_Objective_: Can you rewrite every line of the entries below as one numbered list, leaving out any blank lines?

_Records provided_:
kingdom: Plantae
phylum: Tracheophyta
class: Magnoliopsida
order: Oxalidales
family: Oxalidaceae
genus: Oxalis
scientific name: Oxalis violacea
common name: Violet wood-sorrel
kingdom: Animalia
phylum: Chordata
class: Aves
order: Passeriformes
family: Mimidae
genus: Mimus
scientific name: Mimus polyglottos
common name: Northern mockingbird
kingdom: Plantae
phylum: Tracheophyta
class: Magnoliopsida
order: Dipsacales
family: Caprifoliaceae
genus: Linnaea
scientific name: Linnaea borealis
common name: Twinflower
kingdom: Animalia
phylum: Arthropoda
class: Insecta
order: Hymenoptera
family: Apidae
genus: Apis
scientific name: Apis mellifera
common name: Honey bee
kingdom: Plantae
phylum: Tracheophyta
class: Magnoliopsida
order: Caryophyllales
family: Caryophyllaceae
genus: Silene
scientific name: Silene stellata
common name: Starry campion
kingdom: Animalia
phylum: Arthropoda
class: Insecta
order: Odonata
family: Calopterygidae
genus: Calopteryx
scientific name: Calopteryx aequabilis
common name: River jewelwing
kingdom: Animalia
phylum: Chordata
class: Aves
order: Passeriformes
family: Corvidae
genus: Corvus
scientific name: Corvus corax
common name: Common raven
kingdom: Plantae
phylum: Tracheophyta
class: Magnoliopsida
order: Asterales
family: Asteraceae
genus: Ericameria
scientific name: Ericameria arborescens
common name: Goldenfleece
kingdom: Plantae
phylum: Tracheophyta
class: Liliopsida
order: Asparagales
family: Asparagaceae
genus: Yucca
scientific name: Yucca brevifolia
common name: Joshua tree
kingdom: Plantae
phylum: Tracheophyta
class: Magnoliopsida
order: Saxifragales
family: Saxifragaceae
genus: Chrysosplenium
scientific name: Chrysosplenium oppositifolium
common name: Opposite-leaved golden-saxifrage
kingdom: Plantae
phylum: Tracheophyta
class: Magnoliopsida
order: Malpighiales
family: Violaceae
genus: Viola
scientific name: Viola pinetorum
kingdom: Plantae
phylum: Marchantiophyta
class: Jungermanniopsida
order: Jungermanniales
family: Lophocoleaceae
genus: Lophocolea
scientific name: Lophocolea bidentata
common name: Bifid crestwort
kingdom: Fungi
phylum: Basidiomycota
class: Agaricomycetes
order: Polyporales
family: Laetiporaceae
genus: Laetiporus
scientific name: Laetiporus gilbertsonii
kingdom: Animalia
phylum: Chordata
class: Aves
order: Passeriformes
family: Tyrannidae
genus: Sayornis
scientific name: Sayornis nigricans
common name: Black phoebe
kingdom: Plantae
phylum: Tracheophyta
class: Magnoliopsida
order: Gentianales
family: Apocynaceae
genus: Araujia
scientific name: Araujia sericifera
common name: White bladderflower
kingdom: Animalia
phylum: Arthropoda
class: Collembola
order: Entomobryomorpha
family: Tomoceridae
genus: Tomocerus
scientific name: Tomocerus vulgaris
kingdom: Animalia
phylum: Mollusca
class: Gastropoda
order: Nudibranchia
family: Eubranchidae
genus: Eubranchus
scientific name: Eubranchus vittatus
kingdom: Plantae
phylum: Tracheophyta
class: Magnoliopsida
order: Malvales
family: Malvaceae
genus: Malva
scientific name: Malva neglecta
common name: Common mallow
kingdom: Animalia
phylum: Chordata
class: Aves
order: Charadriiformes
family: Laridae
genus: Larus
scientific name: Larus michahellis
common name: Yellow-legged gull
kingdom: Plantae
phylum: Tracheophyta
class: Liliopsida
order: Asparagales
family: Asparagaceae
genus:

_Response to the exercise_:
1. kingdom: Plantae
2. phylum: Tracheophyta
3. class: Magnoliopsida
4. order: Oxalidales
5. family: Oxalidaceae
6. genus: Oxalis
7. scientific name: Oxalis violacea
8. common name: Violet wood-sorrel
9. kingdom: Animalia
10. phylum: Chordata
11. class: Aves
12. order: Passeriformes
13. family: Mimidae
14. genus: Mimus
15. scientific name: Mimus polyglottos
16. common name: Northern mockingbird
17. kingdom: Plantae
18. phylum: Tracheophyta
19. class: Magnoliopsida
20. order: Dipsacales
21. family: Caprifoliaceae
22. genus: Linnaea
23. scientific name: Linnaea borealis
24. common name: Twinflower
25. kingdom: Animalia
26. phylum: Arthropoda
27. class: Insecta
28. order: Hymenoptera
29. family: Apidae
30. genus: Apis
31. scientific name: Apis mellifera
32. common name: Honey bee
33. kingdom: Plantae
34. phylum: Tracheophyta
35. class: Magnoliopsida
36. order: Caryophyllales
37. family: Caryophyllaceae
38. genus: Silene
39. scientific name: Silene stellata
40. common name: Starry campion
41. kingdom: Animalia
42. phylum: Arthropoda
43. class: Insecta
44. order: Odonata
45. family: Calopterygidae
46. genus: Calopteryx
47. scientific name: Calopteryx aequabilis
48. common name: River jewelwing
49. kingdom: Animalia
50. phylum: Chordata
51. class: Aves
52. order: Passeriformes
53. family: Corvidae
54. genus: Corvus
55. scientific name: Corvus corax
56. common name: Common raven
57. kingdom: Plantae
58. phylum: Tracheophyta
59. class: Magnoliopsida
60. order: Asterales
61. family: Asteraceae
62. genus: Ericameria
63. scientific name: Ericameria arborescens
64. common name: Goldenfleece
65. kingdom: Plantae
66. phylum: Tracheophyta
67. class: Liliopsida
68. order: Asparagales
69. family: Asparagaceae
70. genus: Yucca
71. scientific name: Yucca brevifolia
72. common name: Joshua tree
73. kingdom: Plantae
74. phylum: Tracheophyta
75. class: Magnoliopsida
76. order: Saxifragales
77. family: Saxifragaceae
78. genus: Chrysosplenium
79. scientific name: Chrysosplenium oppositifolium
80. common name: Opposite-leaved golden-saxifrage
81. kingdom: Plantae
82. phylum: Tracheophyta
83. class: Magnoliopsida
84. order: Malpighiales
85. family: Violaceae
86. genus: Viola
87. scientific name: Viola pinetorum
88. kingdom: Plantae
89. phylum: Marchantiophyta
90. class: Jungermanniopsida
91. order: Jungermanniales
92. family: Lophocoleaceae
93. genus: Lophocolea
94. scientific name: Lophocolea bidentata
95. common name: Bifid crestwort
96. kingdom: Fungi
97. phylum: Basidiomycota
98. class: Agaricomycetes
99. order: Polyporales
100. family: Laetiporaceae
101. genus: Laetiporus
102. scientific name: Laetiporus gilbertsonii
103. kingdom: Animalia
104. phylum: Chordata
105. class: Aves
106. order: Passeriformes
107. family: Tyrannidae
108. genus: Sayornis
109. scientific name: Sayornis nigricans
110. common name: Black phoebe
111. kingdom: Plantae
112. phylum: Tracheophyta
113. class: Magnoliopsida
114. order: Gentianales
115. family: Apocynaceae
116. genus: Araujia
117. scientific name: Araujia sericifera
118. common name: White bladderflower
119. kingdom: Animalia
120. phylum: Arthropoda
121. class: Collembola
122. order: Entomobryomorpha
123. family: Tomoceridae
124. genus: Tomocerus
125. scientific name: Tomocerus vulgaris
126. kingdom: Animalia
127. phylum: Mollusca
128. class: Gastropoda
129. order: Nudibranchia
130. family: Eubranchidae
131. genus: Eubranchus
132. scientific name: Eubranchus vittatus
133. kingdom: Plantae
134. phylum: Tracheophyta
135. class: Magnoliopsida
136. order: Malvales
137. family: Malvaceae
138. genus: Malva
139. scientific name: Malva neglecta
140. common name: Common mallow
141. kingdom: Animalia
142. phylum: Chordata
143. class: Aves
144. order: Charadriiformes
145. family: Laridae
146. genus: Larus
147. scientific name: Larus michahellis
148. common name: Yellow-legged gull
149. kingdom: Plantae
150. phylum: Tracheophyta
151. class: Liliopsida
152. order: Asparagales
153. family: Asparagaceae
154. genus:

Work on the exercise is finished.